The winner faces the tough task of reviving a fragile economy and handling the huge numbers of refugees passing through the country each day.

Pre-election polls show the ruling left-wing coalition (“Croatia is Growing”) led by Prime Minister Zoran Milanovic and the conservative opposition led by the HDZ (Croatian Democratic Union) are neck-and-neck.

The tight race means a lot will hinge on post-election talks with smaller parties to secure a majority in the 151-seat parliament.

“The elections will not produce a clear winner and everything will depend on post-election coalitions. The winning party will only get a relative victory,” said political analyst Andjelko Milardovic.

Disillusioned

Just recovering from six years of recession, Croatia is one of the EU’s poorest states and 43 percent of its youth is jobless.

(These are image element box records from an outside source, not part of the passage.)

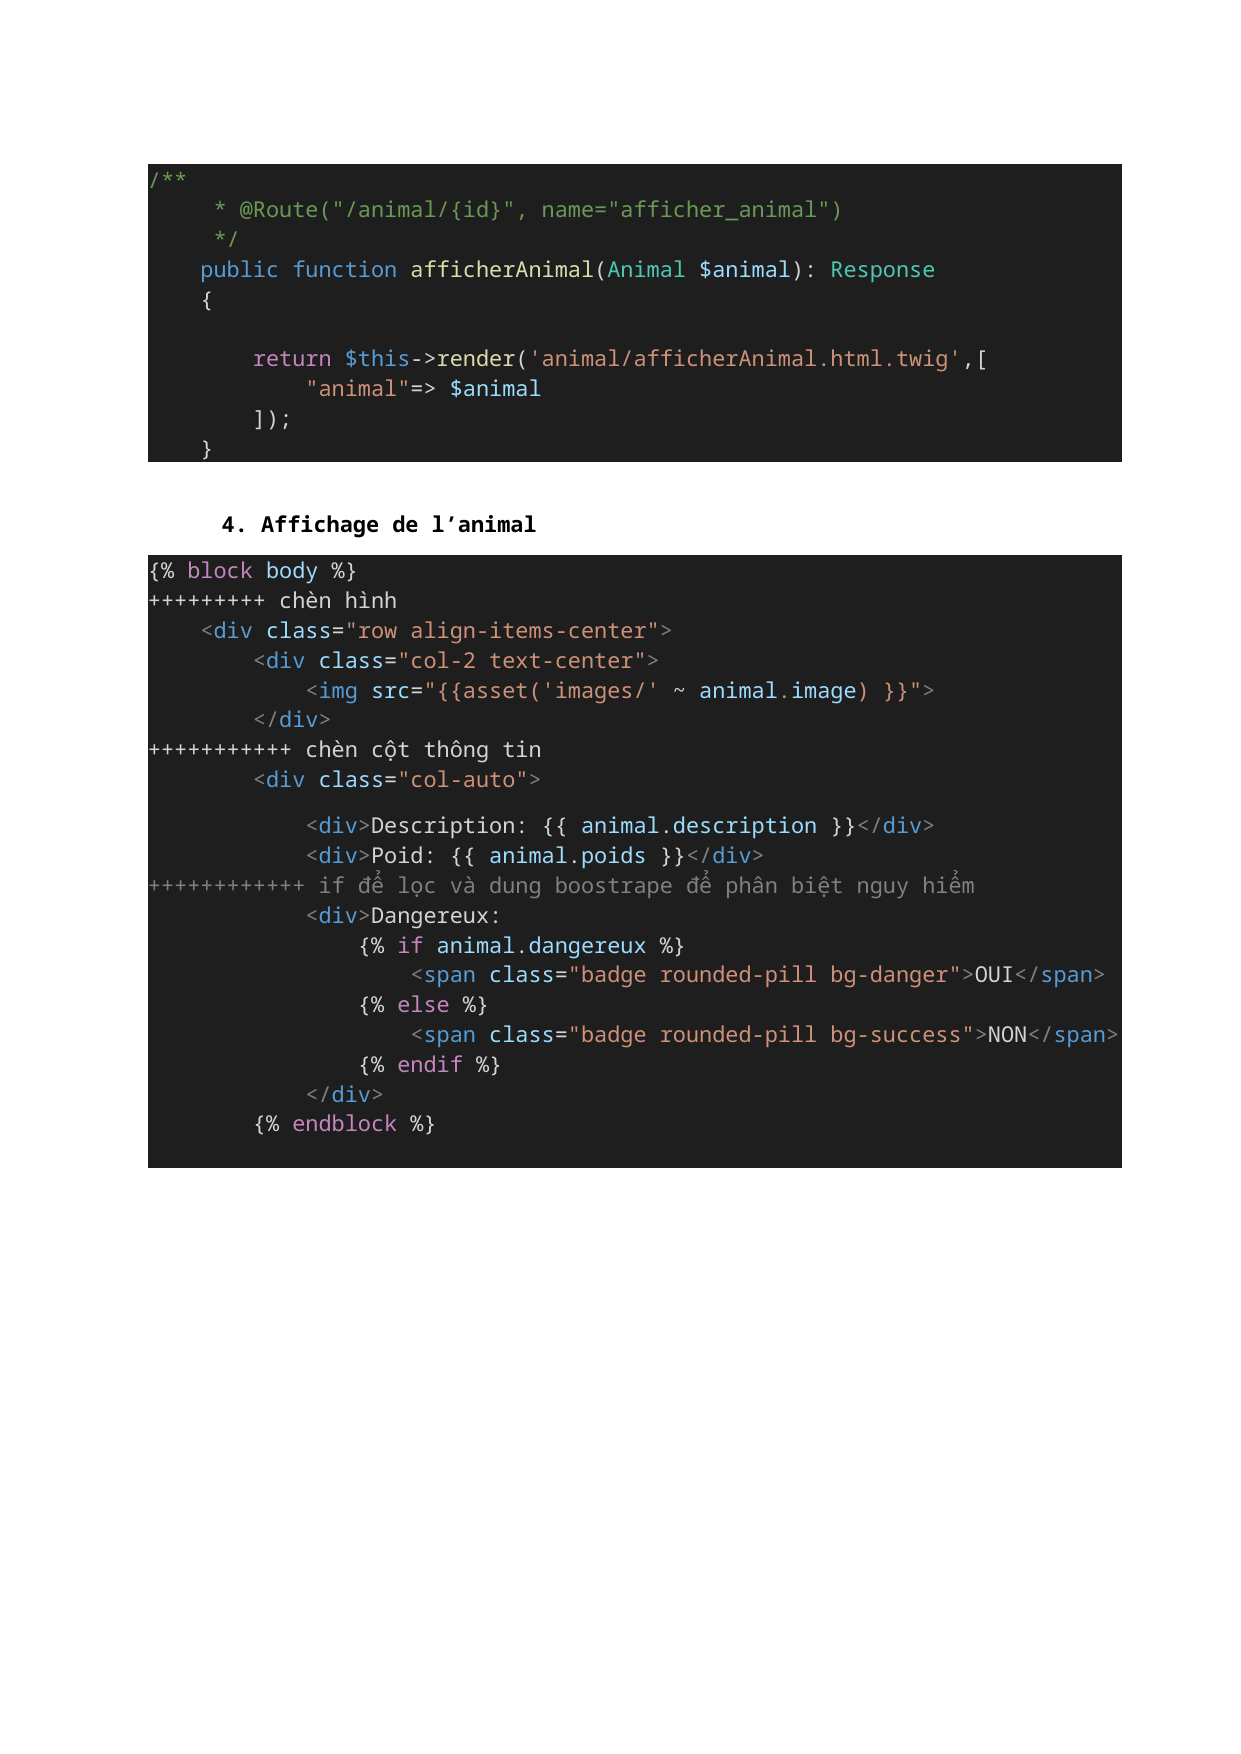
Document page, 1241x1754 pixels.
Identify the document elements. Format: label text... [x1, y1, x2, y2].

text ]); [148, 403, 1122, 433]
text ++++++++++++ if để lọc và dung boostrape để phân biệt nguy hiểm [148, 870, 1122, 900]
text <span class="badge rounded-pill bg-danger">OUI</span> [148, 959, 1122, 989]
list 4. Affichage de l’animal [148, 509, 1122, 539]
text {% if animal.dangereux %} [148, 929, 1122, 959]
text <div class="col-2 text-center"> [148, 645, 1122, 674]
text <span class="badge rounded-pill bg-success">NON</span> [148, 1019, 1122, 1049]
text {% block body %} [148, 555, 1122, 585]
text {% endblock %} [148, 1108, 1122, 1138]
text /** [148, 164, 1122, 194]
text <div class="col-auto"> [148, 764, 1122, 794]
text } [148, 433, 1122, 462]
text { [148, 284, 1122, 313]
text <div class="row align-items-center"> [148, 615, 1122, 645]
text </div> [148, 1078, 1122, 1108]
text <div>Dangereux: [148, 900, 1122, 929]
text public function afficherAnimal(Animal $animal): Response [148, 254, 1122, 284]
text */ [148, 224, 1122, 254]
text "animal"=> $animal [148, 373, 1122, 403]
text {% else %} [148, 989, 1122, 1019]
text * @Route("/animal/{id}", name="afficher_animal") [148, 194, 1122, 224]
text +++++++++ chèn hình [148, 585, 1122, 615]
text return $this->render('animal/afficherAnimal.html.twig',[ [148, 343, 1122, 373]
text <img src="{{asset('images/' ~ animal.image) }}"> [148, 674, 1122, 704]
text <div>Description: {{ animal.description }}</div> [148, 810, 1122, 840]
text </div> [148, 704, 1122, 734]
text +++++++++++ chèn cột thông tin [148, 734, 1122, 764]
text <div>Poid: {{ animal.poids }}</div> [148, 840, 1122, 870]
text {% endif %} [148, 1049, 1122, 1078]
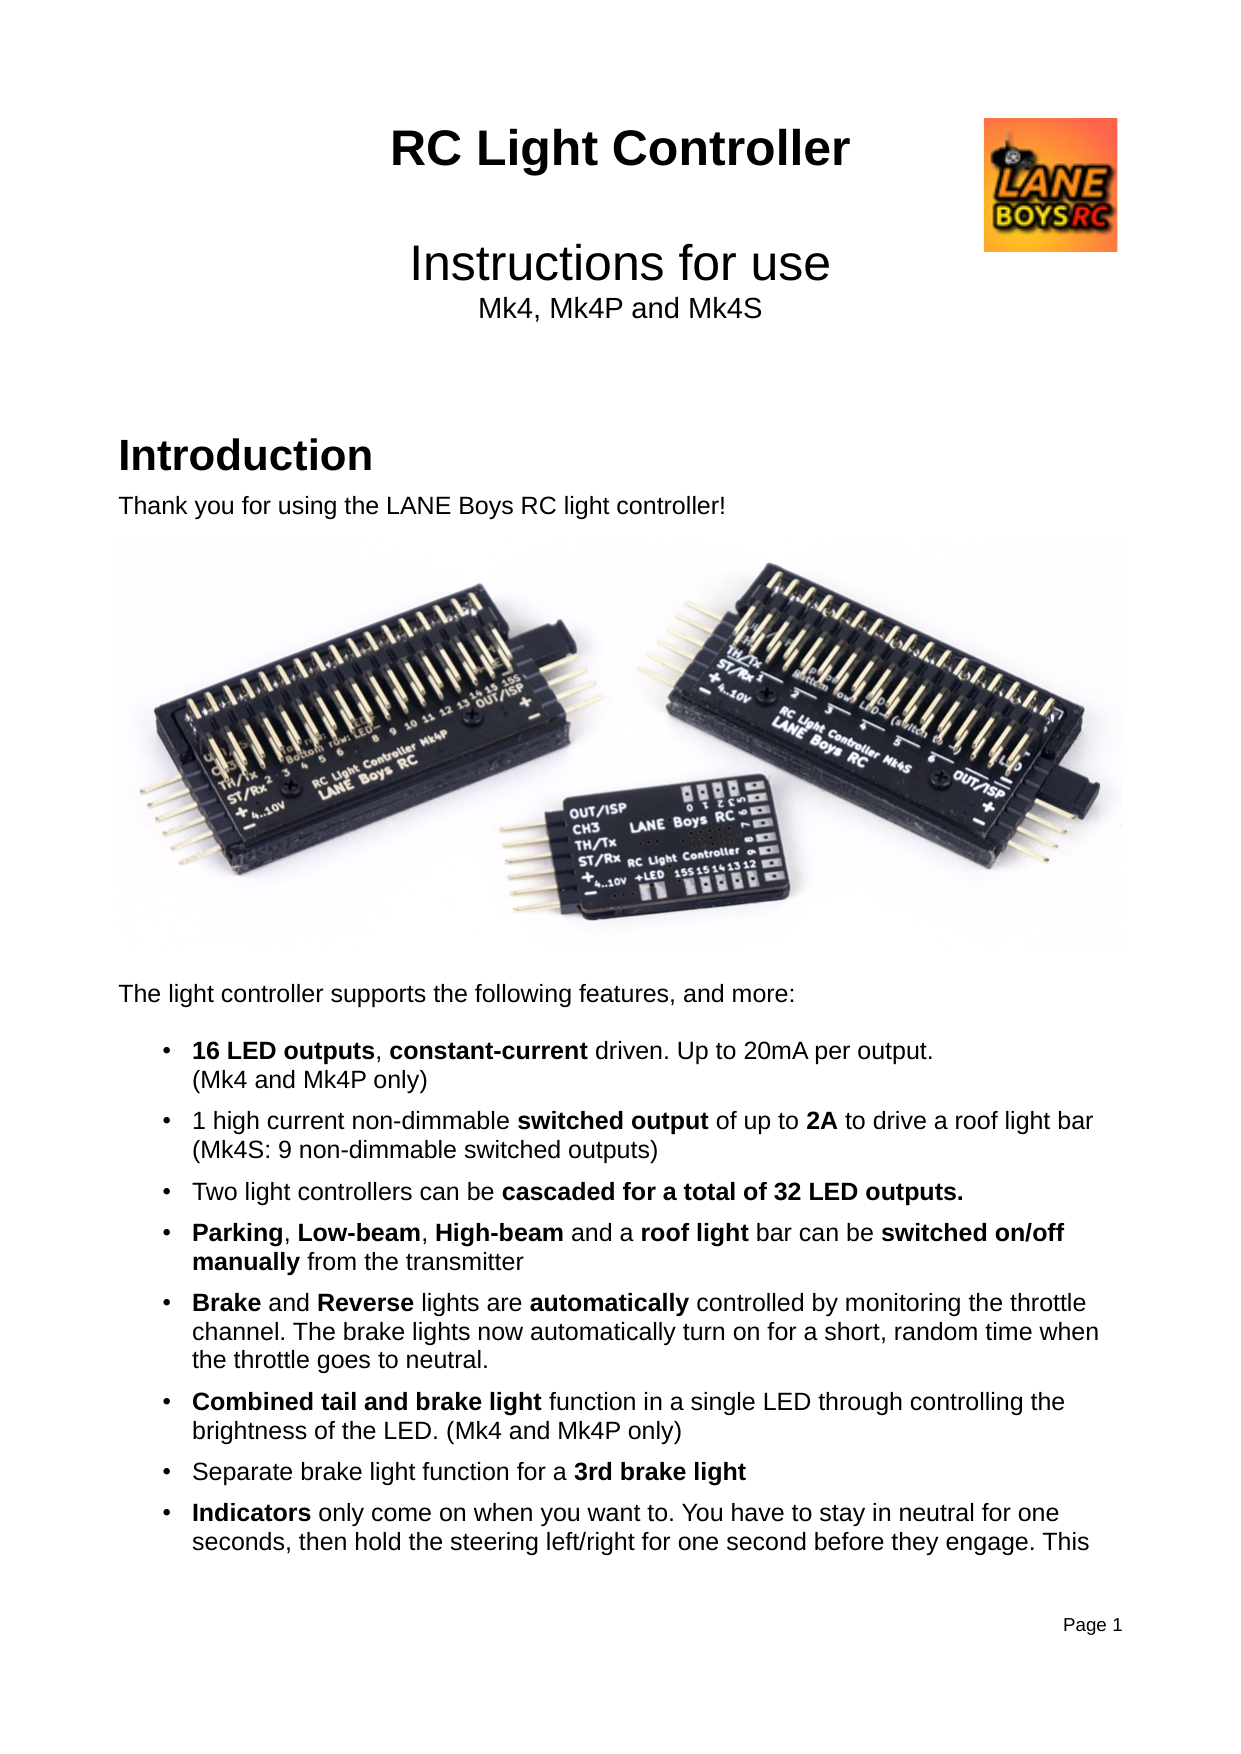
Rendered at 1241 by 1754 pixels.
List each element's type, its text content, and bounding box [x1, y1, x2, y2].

The overall unemployment rate, at 16 percent, is also well above the bloc’s average of 9 percent.

Some voters are disillusioned. Zagreb resident Ivana Petric said: “I expect the HDZ to win these elections, but I don’t care because nothing will change for the better anyway. I know that for sure, because I’m a young person who lives here and I know that there are no good prospects at all.”

The migrants’ crisis has been another key campaign issue. More than 330,000 asylum-seekers have entered Croatia since September, many of them fleeing conflict in the Middle East and most hoping to reach Western Europe.

The HDZ-led Patriotic Coalition has demanded stricter border controls to manage the flow. But Milanovic’s insistence that Croatia help the refugees has struck a chord with voters who remember the displacement their own country suffered during the breakup of Yugoslavia in the 1990s.